New Delhi: For the first time since it was opened up to competition in 2001, India’s life insurance industry is seeing a decline in premium income, led by slumping demand for unit-linked insurance plans (Ulips) that provide market-linked returns to policyholders.
Also See How Top Life Insurers Fared (Graphic)
Life insurers collected a combined Rs32,799 crore in first-year premiums during the 10 months that ended 31 January, a fall of 9.36% from a year earlier when they had garnered a 35% increase in fresh business, according to the industry regulator.
The drop was led by state-owned Life Insurance Corp. of India (LIC), the country’s largest insurer. ICICI Prudential Life Insurance Co. Ltd, Bajaj Allianz Life Insurance Co. Ltd and Aviva Life Insurance Co. India Ltd, some of the largest private insurers, also posted declines.
The data, on the website of the Insurance Regulatory and Development Authority (Irda), relates to premium collections from individuals and does not include single-premium insurance plans. Some experts are saying the decline could be an early precursor to a wave of consolidation in the industry as insurers seek mergers and acquisitions to gain size and reach.
New business premiums and policy renewals are declining as the economy grows at a slower pace after expanding an average 8.9% in the last four years. Economic growth is forecast to drop to 7.1% in the fiscal year ending 31 March, the slowest pace in six years.
Demand for Ulips, which provide life cover and invest part of the premium in equities, has slumped after an almost five-year stock-market rally ended last year, with the Bombay Stock Exchange’s benchmark Sensex index diving 52%.
“Because of the pessimism in the markets, people are putting money in the bank. They are not renewing their policies and that will affect the growth rate of (life insurance) companies, especially the small-sized ones,” said Abizer Diwanji, national industry director of financial services at audit and consulting firm KPMG. “This can lead to consolidation of the (life insurance) industry.”

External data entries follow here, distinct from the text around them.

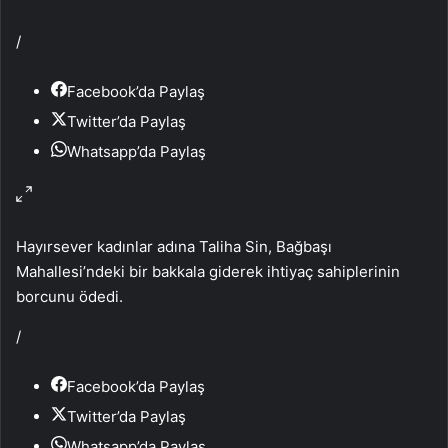
/
Facebook’da Paylaş
Twitter’da Paylaş
Whatsapp’da Paylaş
Hayırsever kadınlar adına Taliha Sin, Bağbaşı
Mahallesi’ndeki bir bakkala giderek ihtiyaç sahiplerinin
borcunu ödedi.
/
Facebook’da Paylaş
Twitter’da Paylaş
Whatsapp’da Paylaş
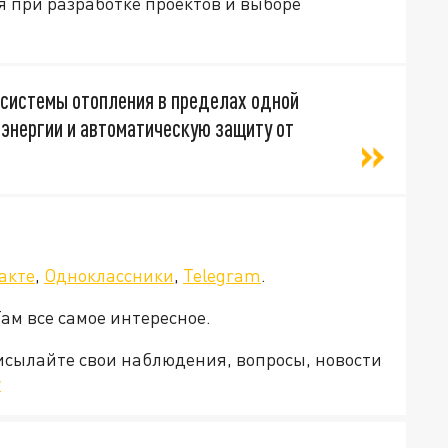
 при разработке проектов и выборе
системы отопления в пределах одной
 энергии и автоматическую защиту от
акте
,
Одноклассники
,
Telegram
.
Там все самое интересное.
рисылайте свои наблюдения, вопросы, новости
v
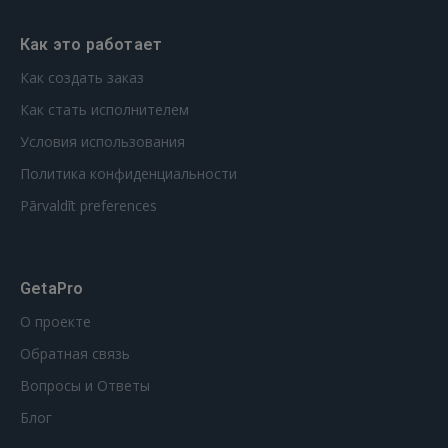
Как это работает
Как создать заказ
Как стать исполнителем
Условия использования
Политика конфиденциальности
Pārvaldīt preferences
GetaPro
О проекте
Обратная связь
Вопросы и Ответы
Блог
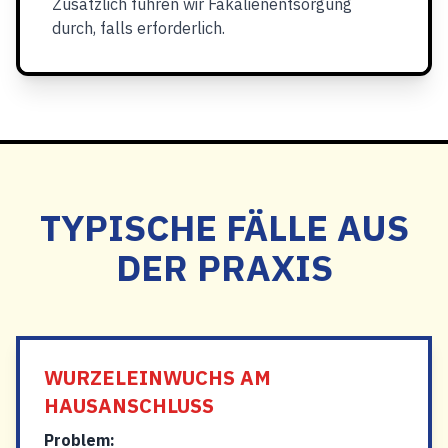
Zusätzlich führen wir Fäkalienentsorgung
durch, falls erforderlich.
TYPISCHE FÄLLE AUS
DER PRAXIS
WURZELEINWUCHS AM
HAUSANSCHLUSS
Problem:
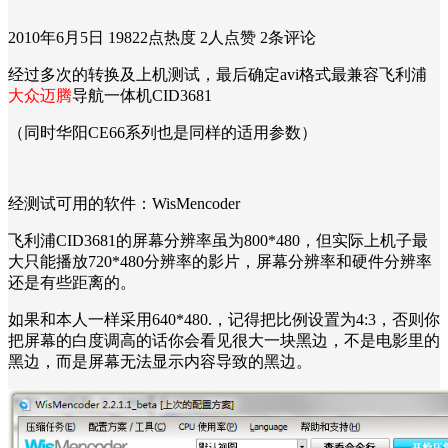
2010年6月5日
19822点热度
2人点赞
2条评论
经过多次的转换及上机测试，最后确定avi格式最兼容飞利浦
大众迈腾
导航一体机CID3681
（同时华阳CE66系列也是同样的适用参数）
经测试可用的软件：WisMencoder
飞利浦CID3681的屏幕分辨率虽为800*480，但实际上机子最
大只能播放720*480分辨率的影片，屏幕分辨率和硬件分辨率
还是有些距离的。
如果和本人一样采用640*480.，记得把比例设置为4:3，否则你
把屏幕的白度调高的话你会看见很大一块黑边，不是电影里的
黑边，而是屏幕无法显示内容导致的黑边。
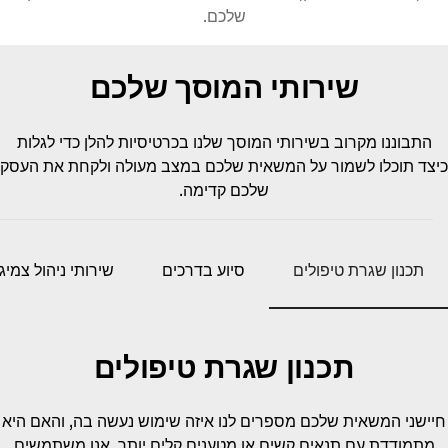
שלכם.
שירותי המוסך שלכם
התבוננו מקרוב בשירותי המוסך שלנו בכרטיסיות להלן כדי לגלות
צד תוכלו לשמור על המשאית שלכם במצב מעולה ולקחת את העסק
שלכם קדימה.
תכנון שגרת טיפולים
סיוע בדרכים
שירותי ניהול צמיגים
תכנון שגרת טיפולים
ישני המשאית שלכם מספרים לנו איזה שימוש נעשה בה, והאם היא
תמודדת עם תנאים קשים או מטענים קלים יותר. אנו משתמשים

Ulips bore the brunt of the market gloom, Diwanji added. Ulips account for 80-90% of the portfolios of private life insurers.
To be sure, premium collections are likely to rise in the last two months of the fiscal year, when most households invest in insurance for tax savings.
India started handing out licences to private insurers in 2001 after dismantling the monopoly of LIC, seeking to improve insurance coverage. Insurance industry revenues have grown rapidly as economic expansion, rising consumer awareness, growing incomes, the absence of a social-safety net and new products such as Ulips spurred sales of policies. LIC still remained the market leader.
In the first 10 months of the current fiscal year, LIC’s first-year premium collections fell by 30% to Rs12,631 crore, compared with 1.07% growth a year ago. The data doesn’t include single-premium policies. ICICI Prudential Life Insurance’s first-year premiums declined 14.5% to Rs4,102.91 crore.
According to Gaurang Shah, managing director of Kotak Mahindra Old Mutual Life Insurance Ltd, several of his company’s policyholders are reducing the size of the premium they pay and are not renewing policies, mostly Ulips, that have a minimum three-year lock-in period.
“People who have paid (premiums) for three years have stopped paying further, but are continuing with their policies,” said Shah.
“Consolidation should happen in the industry in near future,” he said, adding that his company’s overall persistency ratio has fallen to 85% in January from 87% a year ago. “The next year is going to be tough and persistency ratio is likely to drop further,” he added.
Persistency ratio is a measure of the percentage of policyholders who continue paying premiums.
“Our prediction for 2009-10 is that insurance companies will have greater focus on renewal and persistency management, which will lead to increase in capital base,” said T.R. Ramachandran, chief executive and managing director at Aviva India. “Many players will need to change their focus from only exclusively focusing on new business to ramping up infrastructure, collection capabilities, and customer touch points among others to make the renewal process more customer-friendly because that will become a very important game.”
Kotak Mahindra Old Mutual Life registered a growth of 48% in non-single-premium policies for the nine months to January, compared with 85% a year earlier.
Paresh Parasnis, executive director with HDFC Standard Life Insurance Co. Ltd, had said in a recent interview with Mint: “We ended the last year (2007-08) at about 86% and this year our persistency ratio has come down to mid-70s.”
“What we have seen is that (the) customer continues to stay with us...but the level of premium that he or she commits is coming down,” Parasnis said.
“Today, the number of customers are increasing 30% year-on-year, but average premiums, given what is happening in the marketplace and (to) individual finances, have come down,” he had said.
However, some insurers, including LIC, say they aren’t perturbed. T.S. Vijayan, chairman of LIC, said: “Our persistency ratio has been the same as last year at 94-95%. We are not facing any decline in the renewals. The slowdown in sales reflects the market conditions.”